We use AIM to collect profiling metadata. Then we convert the timeseries that
AIM collects into the metrics below.

- gpu_compute_utilization_min (0.0 if not using any GPUs): Measured in
  Percentages (0 to 100) (see note 1)
- gpu_compute_utilization_avg (0.0 if not using any GPUs): Measured in
  Percentages (0 to 100) (see note 1)
- gpu_compute_utilization_max (0.0 if not using any GPUs): Measured in
  Percentages (0 to 100) (see note 1)
- gpu_memory_utilization_min (0.0 if not using any GPUs): Measured in
  Percentages (0 to 100) (see note 1)
- gpu_memory_utilization_avg (0.0 if not using any GPUs): Measured in
  Percentages (0 to 100) (see note 1)
- gpu_memory_utilization_max (0.0 if not using any GPUs): Measured in
  Percentages (0 to 100) (see note 1)
- gpu_power_percent_min (0.0 if not using any GPUs): Measured in Percentages (0
  to 100) (see note 1)
- gpu_power_percent_avg (0.0 if not using any GPUs): Measured in Percentages (0
  to 100) (see note 1)
- gpu_power_percent_max (0.0 if not using any GPUs): Measured in Percentages (0
  to 100) (see note 1)
- gpu_power_watts_min (0.0 if not using any GPUs): Measured in Watts (see
  Note 1)
- gpu_power_watts_avg (0.0 if not using any GPUs): Measured in Watts (see
  Note 1)
- gpu_power_watts_max (0.0 if not using any GPUs): Measured in Watts (see
  Note 1)
- gpu_memory_utilization_peak (0.0 if not using any GPUs): peak GPU memory
  utilization percentage across all devices
- cpu_compute_utilization: Measured in Percentages (0 to 100 where 100 means 1
  full core) (see note 2)
- cpu_memory_utilization: Measured in Percentages (0 to 100) taken from AIM (see
  note 2)
- train_runtime: Measured in seconds
- train_samples_per_second
- train_steps_per_second
- train_tokens_per_second: How many tokens (including padding tokens) the run
  processed every second (for FSDP this is estimated from num_gpus \*
  rank_0_train_tokens_per_second). Omitted when stop_after_seconds is greater
  than 0
- train_tokens_per_gpu_per_second (will be equal to train_tokens_per_second when
  number_gpus <= 1, for FSDP this is reported using just rank 0). Omitted when
  stop_after_seconds is greater than 0
- dataset_tokens_per_second: How many tokens from the dataset the run processed
  every second (see note 3)
- dataset_tokens_per_second_per_gpu: How many tokens from the dataset the run
  processed every second per GPU (see note 3)
- is_valid (see `is_valid logic`)

Notes:

- (1) They are reported as the min/max/avg of the average in the timeseries
  metrics that AIM collects for the in-use GPUs of a run.
- (2) CPU compute and memory utilization are percentages. They are reported as
  the min/max/avg of the metrics that AIM collects for the sft_trainer.py
  process. The total memory capacity of the nodes varies from 100 GB to 400 GB.
  Currently, we do not store this information in our database.
- (3) `dataset_tokens_per_second` and `dataset_tokens_per_second_per_gpu` take
  into account the `tokenizer.model_max_length` and `max_seq_length` (i.e. for
  each entry, we report
  `min(len(tokens(entry["output"])), tokenizer.model_max_length, max_seq_length))`.

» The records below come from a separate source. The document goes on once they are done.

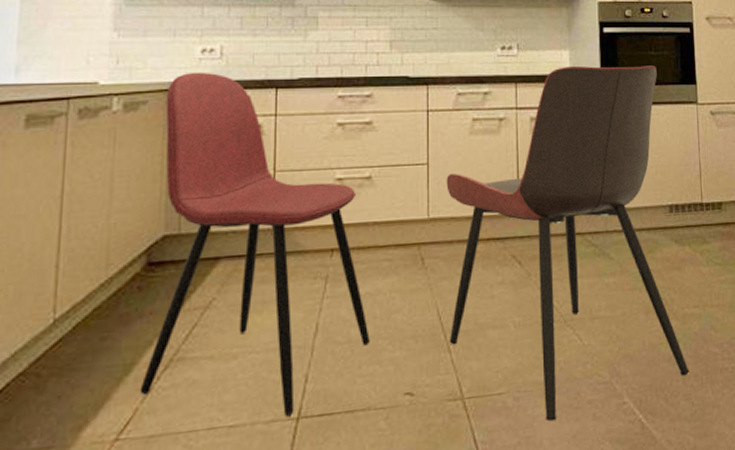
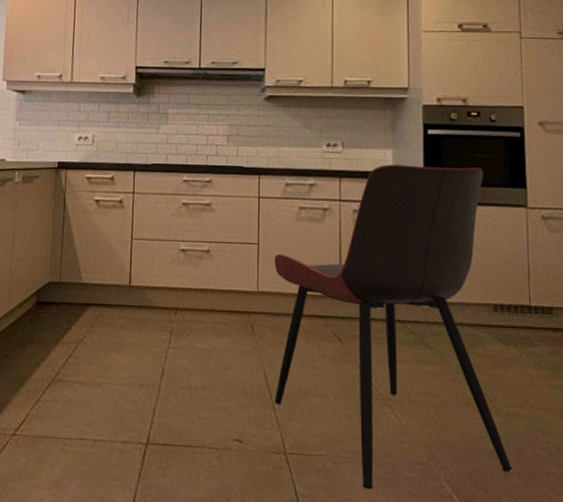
dining chair: present [139,71,370,417] -> none [30,154,206,441]

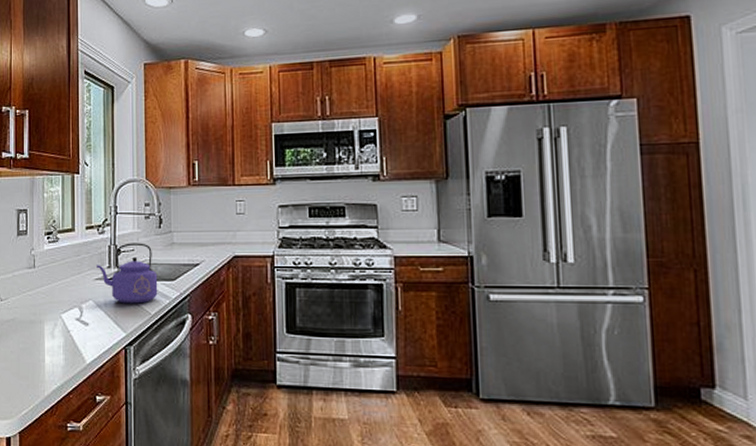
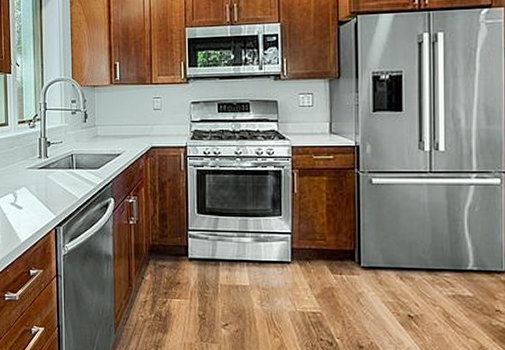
kettle: present [97,243,158,304] -> none [29,135,84,190]

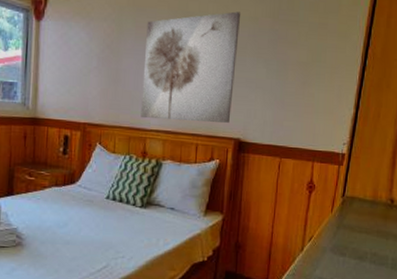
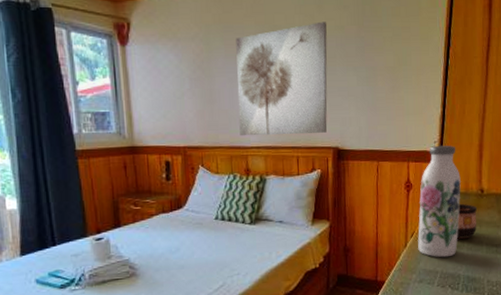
water bottle: none [315,148,369,268] -> present [418,145,461,258]
cup: none [359,212,385,250] -> present [456,203,477,239]

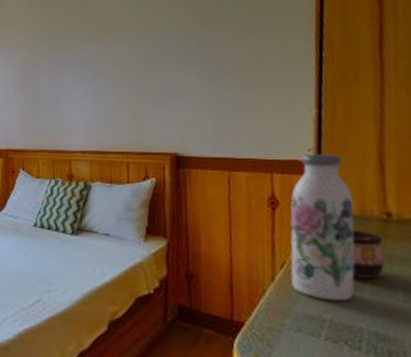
wall art: present [236,21,327,136] -> none [62,21,163,140]

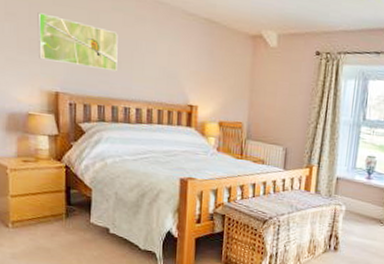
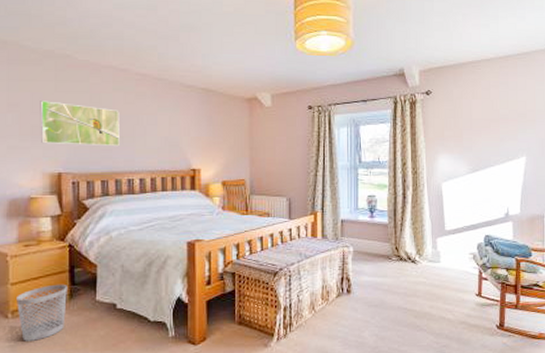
wastebasket: none [16,202,63,252] -> present [17,284,67,341]

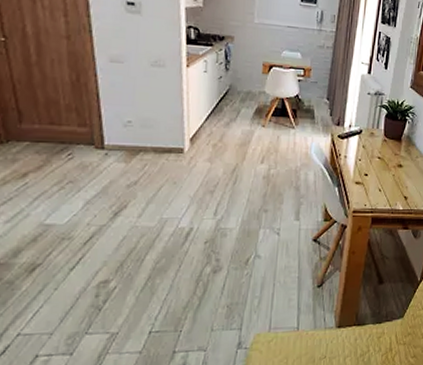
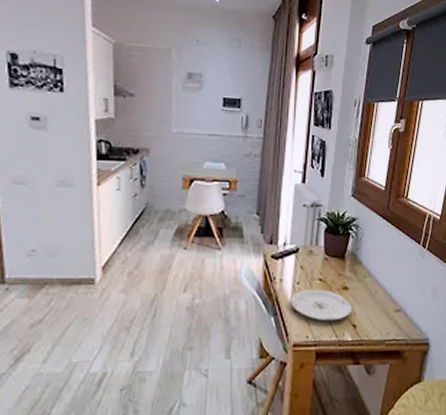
plate: none [352,165,405,193] -> present [290,289,353,321]

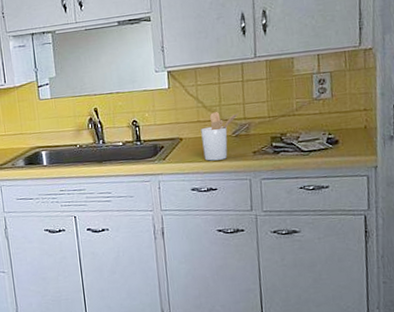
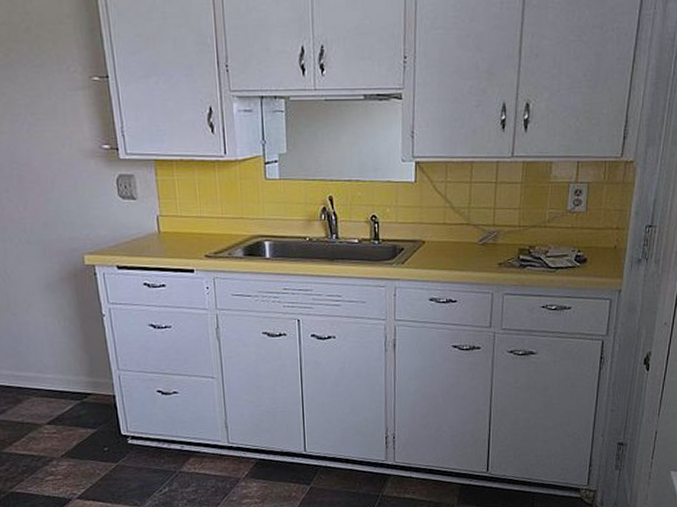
utensil holder: present [201,112,239,161] -> none [446,215,488,270]

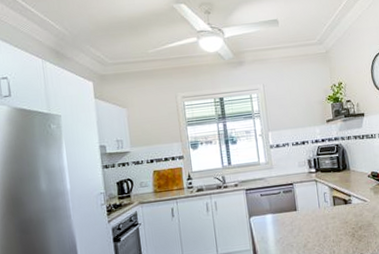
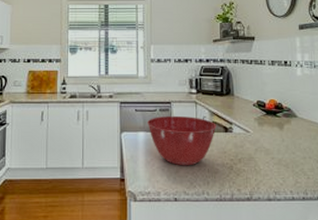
mixing bowl: none [273,194,337,240] -> present [147,115,216,166]

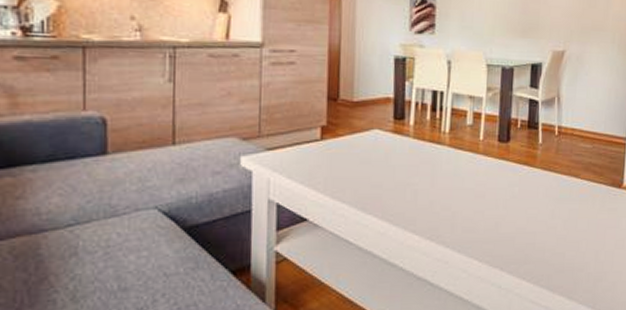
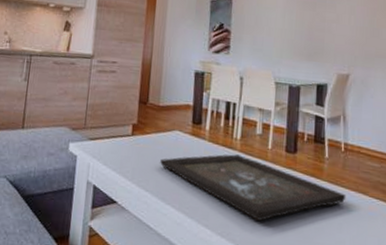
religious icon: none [357,150,559,218] -> present [160,154,346,221]

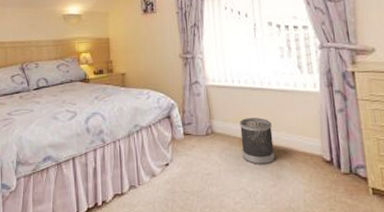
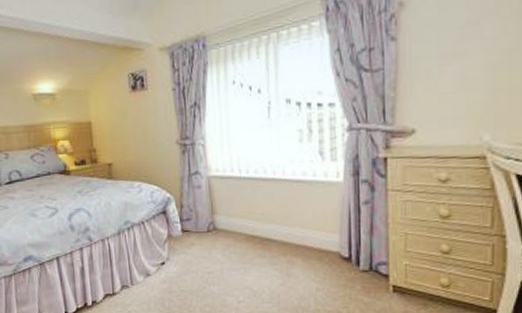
wastebasket: present [240,118,275,165] -> none [246,212,285,263]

<!-- markdownlint-disable-next-line no-duplicate-heading -->
#### is_valid logic

A run for an entity is invalid if:

1. `batch_size` cannot be evenly divided by `number_gpus` (i.e.
   `batch_size % number_gpus != 0`)
2. `number_gpus` cannot be evenly divided by `number_nodes` (i.e.
   `number_gpus % number_nodes != 0`)
3. `number_nodes` must be greater than 0
4. `batch_size` must be greater than 0
5. if `number_gpus` is greater than 0 then `gpu_model` must be a non-empty
   string
6. if `fast_moe` is set and `number_gpus` is not divisible by it
7. if `fast_moe` is set and the `num_local_experts` of the Mixture of Experts
   (MoE) model is not divisible by `fast_moe` (which is interpreted as
   `ep_degrees` by fms-hf-tuning)

Runs raising the following errors are considered invalid due to running out of
GPU memory:

- `torch.cuda.OutOfMemoryError`
- `RuntimeError: CUDA error: an illegal memory access was encountered`

Measurements raising any other exception (including for example `RuntimeError`
containing the string `NCCL Error`) are considered to have `Failed`. They will
not contain the `is_valid` measured property, or any other property for that
matter. `Failed` measurements do not record any properties and can be repeated.